Industrial Insights: Office – Q4 2018 – OC

Market Reports

Landlords Ease Rent Demands And Flight To Quality Ensues

Reacting to falling leasing activity and weakened demand, landlords of premium buildings eased their rent requirements in 2018 and leased up the most Class A space in three years.

The flight to quality came at the expense of Class B buildings, which account for about half the county’s total office inventory. Absorption was negative 896,630 SF in 2018 in this class with three quarters of contraction.

Countywide, demand for space closed the year in the red by 102,307 SF, the first annual net loss since 2009. That follows a 580,000 SF net absorption gain in 2017 and increases averaging nearly 1.4 million SF over the previous four years.

Net absorption for Class A space ended the fourth quarter at 172,929 SF, boosting the total for the year to 808,411 SF. Virtually all of the growth was in the South County market.

Adding to the strain on landlords, 842,816 SF of space was completed this year and about 2.3 million SF – largely creative open-concept campus designs – have been added to inventory since 2016, most of which was developed by the Irvine Co.
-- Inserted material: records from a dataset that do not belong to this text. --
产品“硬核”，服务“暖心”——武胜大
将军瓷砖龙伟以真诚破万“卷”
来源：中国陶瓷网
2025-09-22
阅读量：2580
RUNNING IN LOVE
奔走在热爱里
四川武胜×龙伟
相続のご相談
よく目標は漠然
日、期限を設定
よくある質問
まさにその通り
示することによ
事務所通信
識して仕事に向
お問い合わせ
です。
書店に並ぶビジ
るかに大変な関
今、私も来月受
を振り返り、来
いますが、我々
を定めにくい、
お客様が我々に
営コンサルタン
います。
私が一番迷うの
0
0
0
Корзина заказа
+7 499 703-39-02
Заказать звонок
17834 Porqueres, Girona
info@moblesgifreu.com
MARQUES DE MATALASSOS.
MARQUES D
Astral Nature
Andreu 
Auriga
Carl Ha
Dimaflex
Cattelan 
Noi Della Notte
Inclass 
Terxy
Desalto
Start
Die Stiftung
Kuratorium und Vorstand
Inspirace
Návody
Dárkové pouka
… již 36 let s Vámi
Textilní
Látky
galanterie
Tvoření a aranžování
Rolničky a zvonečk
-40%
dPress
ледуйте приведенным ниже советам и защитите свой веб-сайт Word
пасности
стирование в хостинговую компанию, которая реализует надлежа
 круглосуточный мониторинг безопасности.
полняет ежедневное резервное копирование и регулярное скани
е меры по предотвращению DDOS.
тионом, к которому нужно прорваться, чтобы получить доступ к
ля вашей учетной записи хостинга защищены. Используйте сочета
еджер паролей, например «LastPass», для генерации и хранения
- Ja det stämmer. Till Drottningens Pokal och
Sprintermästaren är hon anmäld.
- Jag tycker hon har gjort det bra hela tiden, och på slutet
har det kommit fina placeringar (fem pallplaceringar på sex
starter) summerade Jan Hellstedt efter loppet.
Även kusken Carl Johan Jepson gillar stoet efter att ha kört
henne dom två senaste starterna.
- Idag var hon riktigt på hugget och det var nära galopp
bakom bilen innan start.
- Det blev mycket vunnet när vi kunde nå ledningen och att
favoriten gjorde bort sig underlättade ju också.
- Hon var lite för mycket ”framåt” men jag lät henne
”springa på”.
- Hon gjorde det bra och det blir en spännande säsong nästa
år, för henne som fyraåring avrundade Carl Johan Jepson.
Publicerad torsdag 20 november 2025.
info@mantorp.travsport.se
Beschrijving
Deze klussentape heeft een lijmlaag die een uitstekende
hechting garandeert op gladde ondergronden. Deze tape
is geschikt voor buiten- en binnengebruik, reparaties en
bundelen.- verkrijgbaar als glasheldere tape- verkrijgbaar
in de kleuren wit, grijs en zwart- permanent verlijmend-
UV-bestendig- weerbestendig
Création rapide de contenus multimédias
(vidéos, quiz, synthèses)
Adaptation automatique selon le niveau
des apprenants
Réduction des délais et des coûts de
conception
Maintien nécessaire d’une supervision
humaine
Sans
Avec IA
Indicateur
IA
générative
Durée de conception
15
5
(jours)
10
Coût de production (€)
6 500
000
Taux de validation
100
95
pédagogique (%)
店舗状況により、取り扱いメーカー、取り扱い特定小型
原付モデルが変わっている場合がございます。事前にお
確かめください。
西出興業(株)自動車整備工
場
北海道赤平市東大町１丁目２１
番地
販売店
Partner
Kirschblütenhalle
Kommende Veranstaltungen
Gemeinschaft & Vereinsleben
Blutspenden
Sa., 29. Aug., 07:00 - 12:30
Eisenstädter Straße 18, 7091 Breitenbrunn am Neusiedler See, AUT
But the delivery of the new space has come late in the economic cycle amid signs of slowing expansion and periodical surveys lately showing recent reduced business optimism. This is forcing anxious landlords to cut rent demands and make other concessions.

For example, Class A asking rents increased an average 4.5% over the last 24 months compared to the average 8.5% in rent growth for each of the previous three years. Owners of Class B space, meanwhile, were pushing rents in 2018. Asking lease rates gained an average 9.8% in 2018 after growing at an average 6.6% annually since 2014.

Weakened demand in 2018 in the Airport and Central County markets combined for 972,000 SF of negative absorption. Growth was nearly flat in the West County and North County markets.

South County posted an 835,930-SF gain in 2018 with the Irvine Co. landing much of that tenant growth in its vast and expanding portfolio of premium properties. The company completed two buildings totaling 211,000 SF in the Sand Canyon Business Center earlier in the year. In the fourth quarter the company delivered The Quad, four mid-rise buildings totaling 370,000 SF about 65% pre-leased in the Irvine Spectrum.

Despite posting a strong fourth quarter with 499,321 SF of net absorption, the Airport market, which makes up 38% of the county’s inventory, was 613,707 SF in the red for the year.

There were 1,593 lease transactions countywide in 2018, down 27% from 2017 and 25% from the average of the previous five years.


Executives polled in Cal State Fullerton’s Q4 business expectations survey expressed reduced optimism with 47% forecasting a healthy profit picture, down from 64% at the end of Q3.